BRIEF →
Looking at the data below, state how many lines contain "included". No other words are wanted.

(Transcribed page contents)
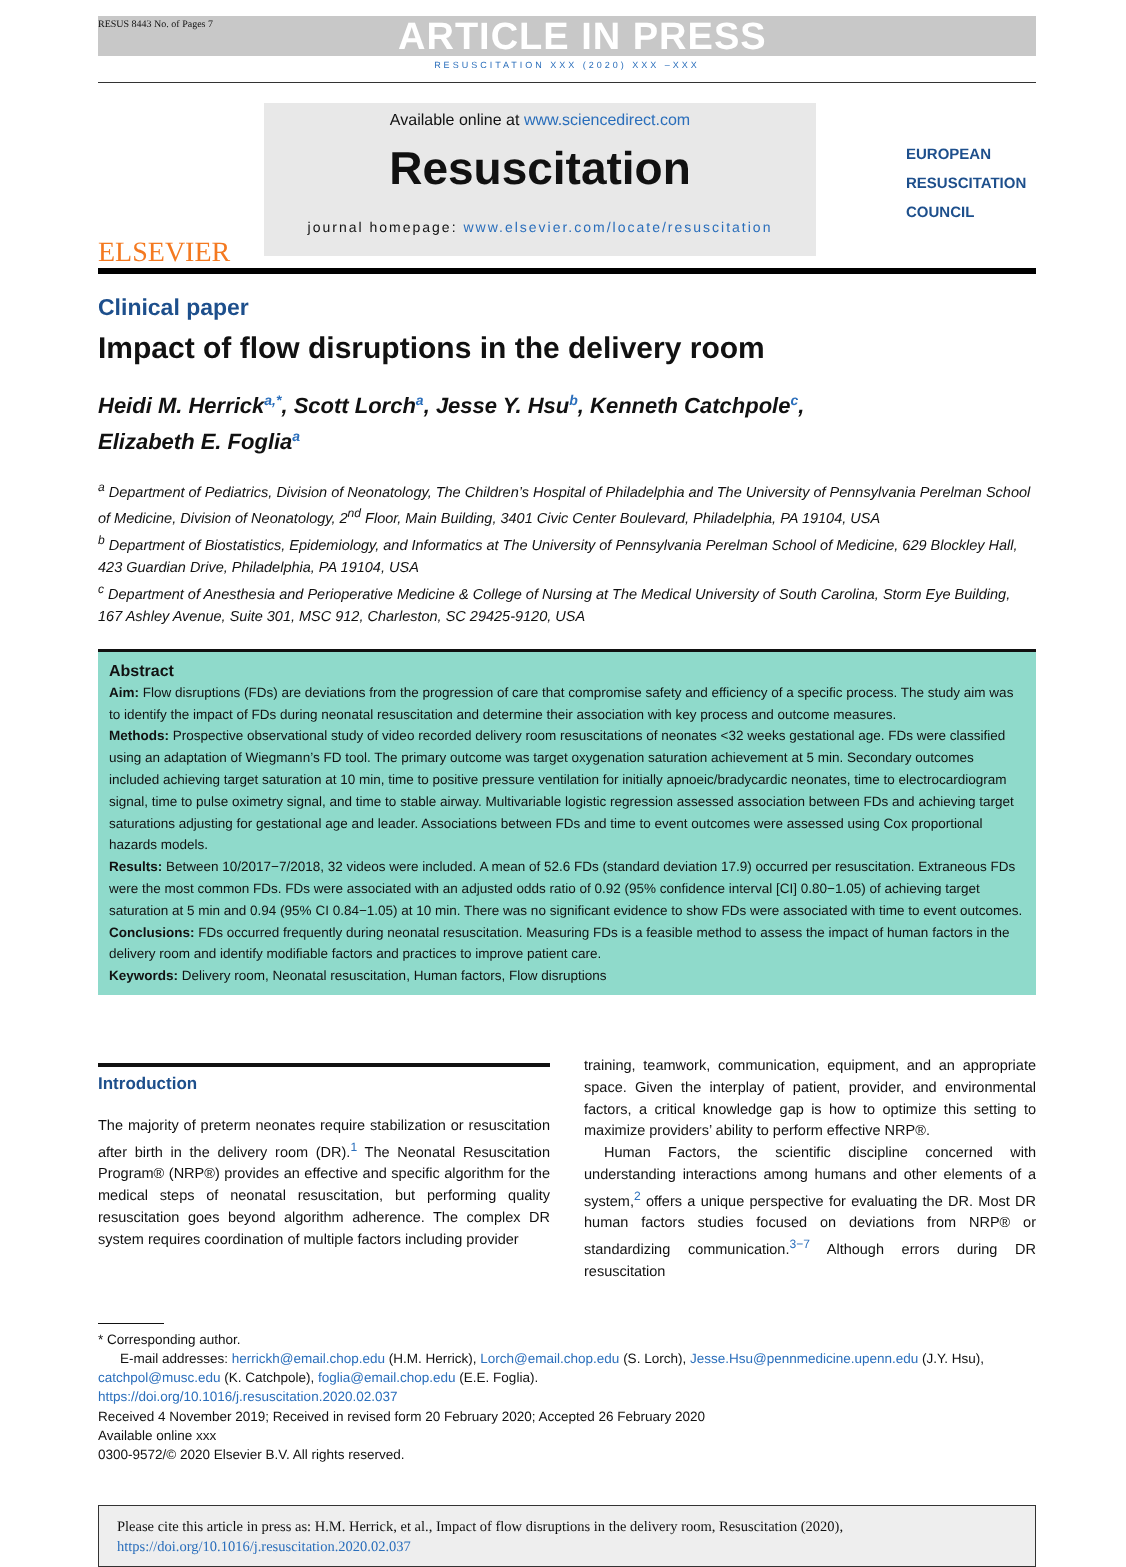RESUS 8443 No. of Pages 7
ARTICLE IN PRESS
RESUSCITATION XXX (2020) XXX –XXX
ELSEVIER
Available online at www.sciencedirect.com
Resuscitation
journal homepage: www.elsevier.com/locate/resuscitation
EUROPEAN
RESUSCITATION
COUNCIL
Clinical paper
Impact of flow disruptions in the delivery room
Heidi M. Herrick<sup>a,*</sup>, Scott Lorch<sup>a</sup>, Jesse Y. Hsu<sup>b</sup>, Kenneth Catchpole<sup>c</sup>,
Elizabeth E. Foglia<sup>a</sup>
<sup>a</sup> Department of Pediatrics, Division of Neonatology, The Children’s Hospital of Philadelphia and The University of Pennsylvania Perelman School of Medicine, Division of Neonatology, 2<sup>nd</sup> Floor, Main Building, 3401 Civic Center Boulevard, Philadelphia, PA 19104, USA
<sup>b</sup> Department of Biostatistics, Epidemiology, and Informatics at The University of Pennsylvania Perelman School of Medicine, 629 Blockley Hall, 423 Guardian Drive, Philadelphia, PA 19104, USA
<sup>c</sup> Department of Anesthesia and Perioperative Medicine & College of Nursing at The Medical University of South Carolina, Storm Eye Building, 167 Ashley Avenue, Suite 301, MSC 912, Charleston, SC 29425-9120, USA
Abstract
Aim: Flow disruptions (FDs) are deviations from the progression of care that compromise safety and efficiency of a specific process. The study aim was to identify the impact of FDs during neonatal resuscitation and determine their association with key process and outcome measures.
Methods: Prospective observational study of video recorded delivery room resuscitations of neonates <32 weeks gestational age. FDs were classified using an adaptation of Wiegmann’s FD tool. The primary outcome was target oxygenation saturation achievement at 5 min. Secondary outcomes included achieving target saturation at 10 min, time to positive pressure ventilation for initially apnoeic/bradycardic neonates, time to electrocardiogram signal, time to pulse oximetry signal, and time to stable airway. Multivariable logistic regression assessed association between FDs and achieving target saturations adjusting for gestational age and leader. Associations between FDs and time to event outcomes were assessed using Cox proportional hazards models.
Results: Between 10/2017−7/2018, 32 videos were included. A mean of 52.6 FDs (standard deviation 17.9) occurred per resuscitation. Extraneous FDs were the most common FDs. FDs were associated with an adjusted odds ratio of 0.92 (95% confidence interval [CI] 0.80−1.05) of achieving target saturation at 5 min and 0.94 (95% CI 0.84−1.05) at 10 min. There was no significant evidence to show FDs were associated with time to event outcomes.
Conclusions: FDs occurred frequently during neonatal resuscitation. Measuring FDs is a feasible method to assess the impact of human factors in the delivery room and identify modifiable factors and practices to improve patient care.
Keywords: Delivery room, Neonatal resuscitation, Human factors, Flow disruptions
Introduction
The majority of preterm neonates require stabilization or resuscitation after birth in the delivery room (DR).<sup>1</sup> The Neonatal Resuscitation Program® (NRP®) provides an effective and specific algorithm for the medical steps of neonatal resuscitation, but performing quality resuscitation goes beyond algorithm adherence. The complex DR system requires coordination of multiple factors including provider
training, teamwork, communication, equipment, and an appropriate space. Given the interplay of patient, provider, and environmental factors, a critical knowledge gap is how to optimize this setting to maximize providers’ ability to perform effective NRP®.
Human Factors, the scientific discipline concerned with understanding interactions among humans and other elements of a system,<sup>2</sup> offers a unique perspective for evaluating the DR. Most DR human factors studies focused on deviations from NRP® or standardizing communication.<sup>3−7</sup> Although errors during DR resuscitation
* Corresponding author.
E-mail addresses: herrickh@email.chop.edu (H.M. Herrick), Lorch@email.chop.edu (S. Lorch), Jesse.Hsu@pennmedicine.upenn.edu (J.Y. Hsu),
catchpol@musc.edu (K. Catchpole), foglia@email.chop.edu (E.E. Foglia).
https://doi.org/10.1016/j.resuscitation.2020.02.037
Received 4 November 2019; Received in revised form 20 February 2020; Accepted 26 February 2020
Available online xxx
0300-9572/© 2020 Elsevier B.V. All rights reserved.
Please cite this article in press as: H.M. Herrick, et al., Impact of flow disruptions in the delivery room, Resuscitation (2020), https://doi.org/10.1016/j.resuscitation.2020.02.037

YOUR RESPONSE →
2